Content starts

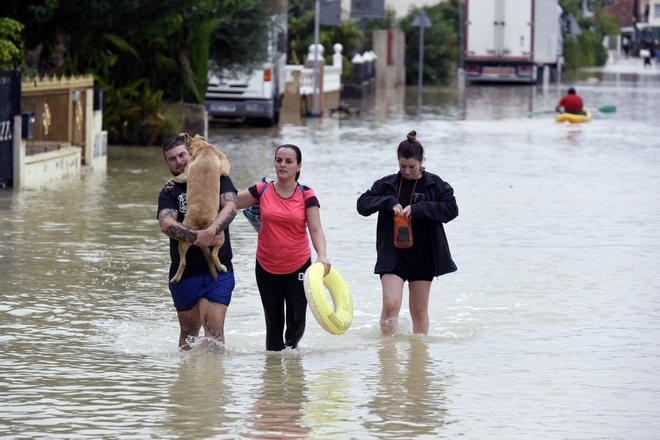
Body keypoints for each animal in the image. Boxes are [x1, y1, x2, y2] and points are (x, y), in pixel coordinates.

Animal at [169, 132, 231, 284]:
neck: (203, 148)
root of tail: (200, 224)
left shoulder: (185, 174)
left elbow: (174, 178)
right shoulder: (225, 166)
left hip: (182, 241)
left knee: (183, 262)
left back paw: (176, 278)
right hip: (220, 235)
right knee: (214, 255)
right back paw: (221, 268)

Content ends

- **What is expected**: What lines in the material above contain the word "right"? Copy them out.

- **Answer for the task**:
right shoulder: (225, 166)
right hip: (220, 235)
right knee: (214, 255)
right back paw: (221, 268)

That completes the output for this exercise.